• _Task goal_: Reproduce the listing below precisely, leaving every line intact.

---------- Exercise data

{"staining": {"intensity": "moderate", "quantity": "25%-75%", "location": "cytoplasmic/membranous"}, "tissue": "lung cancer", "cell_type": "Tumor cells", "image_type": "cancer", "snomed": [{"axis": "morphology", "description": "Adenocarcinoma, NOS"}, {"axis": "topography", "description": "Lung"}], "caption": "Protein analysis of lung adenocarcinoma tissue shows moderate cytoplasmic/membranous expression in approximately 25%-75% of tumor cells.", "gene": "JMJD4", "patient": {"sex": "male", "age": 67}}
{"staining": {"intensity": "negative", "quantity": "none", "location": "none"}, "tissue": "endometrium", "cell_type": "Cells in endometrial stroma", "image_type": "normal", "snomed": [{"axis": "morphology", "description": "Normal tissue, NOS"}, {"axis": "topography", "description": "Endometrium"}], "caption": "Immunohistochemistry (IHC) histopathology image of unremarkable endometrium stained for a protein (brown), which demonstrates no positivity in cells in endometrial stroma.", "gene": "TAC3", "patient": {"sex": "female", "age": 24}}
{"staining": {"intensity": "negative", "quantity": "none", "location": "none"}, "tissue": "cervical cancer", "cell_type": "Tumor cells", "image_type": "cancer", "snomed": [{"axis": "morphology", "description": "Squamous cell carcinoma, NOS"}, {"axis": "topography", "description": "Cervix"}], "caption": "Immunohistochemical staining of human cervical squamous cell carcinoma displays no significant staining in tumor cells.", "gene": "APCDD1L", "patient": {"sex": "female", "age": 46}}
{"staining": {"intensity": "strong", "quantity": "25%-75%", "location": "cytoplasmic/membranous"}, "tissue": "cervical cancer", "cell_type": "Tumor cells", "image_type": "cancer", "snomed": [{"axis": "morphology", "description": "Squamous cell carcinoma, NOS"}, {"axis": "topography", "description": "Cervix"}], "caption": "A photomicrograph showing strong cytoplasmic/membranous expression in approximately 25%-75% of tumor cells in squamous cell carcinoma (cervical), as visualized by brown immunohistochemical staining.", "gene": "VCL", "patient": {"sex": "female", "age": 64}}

--------------------

• _Exercise answer_:
{"staining": {"intensity": "moderate", "quantity": "25%-75%", "location": "cytoplasmic/membranous"}, "tissue": "lung cancer", "cell_type": "Tumor cells", "image_type": "cancer", "snomed": [{"axis": "morphology", "description": "Adenocarcinoma, NOS"}, {"axis": "topography", "description": "Lung"}], "caption": "Protein analysis of lung adenocarcinoma tissue shows moderate cytoplasmic/membranous expression in approximately 25%-75% of tumor cells.", "gene": "JMJD4", "patient": {"sex": "male", "age": 67}}
{"staining": {"intensity": "negative", "quantity": "none", "location": "none"}, "tissue": "endometrium", "cell_type": "Cells in endometrial stroma", "image_type": "normal", "snomed": [{"axis": "morphology", "description": "Normal tissue, NOS"}, {"axis": "topography", "description": "Endometrium"}], "caption": "Immunohistochemistry (IHC) histopathology image of unremarkable endometrium stained for a protein (brown), which demonstrates no positivity in cells in endometrial stroma.", "gene": "TAC3", "patient": {"sex": "female", "age": 24}}
{"staining": {"intensity": "negative", "quantity": "none", "location": "none"}, "tissue": "cervical cancer", "cell_type": "Tumor cells", "image_type": "cancer", "snomed": [{"axis": "morphology", "description": "Squamous cell carcinoma, NOS"}, {"axis": "topography", "description": "Cervix"}], "caption": "Immunohistochemical staining of human cervical squamous cell carcinoma displays no significant staining in tumor cells.", "gene": "APCDD1L", "patient": {"sex": "female", "age": 46}}
{"staining": {"intensity": "strong", "quantity": "25%-75%", "location": "cytoplasmic/membranous"}, "tissue": "cervical cancer", "cell_type": "Tumor cells", "image_type": "cancer", "snomed": [{"axis": "morphology", "description": "Squamous cell carcinoma, NOS"}, {"axis": "topography", "description": "Cervix"}], "caption": "A photomicrograph showing strong cytoplasmic/membranous expression in approximately 25%-75% of tumor cells in squamous cell carcinoma (cervical), as visualized by brown immunohistochemical staining.", "gene": "VCL", "patient": {"sex": "female", "age": 64}}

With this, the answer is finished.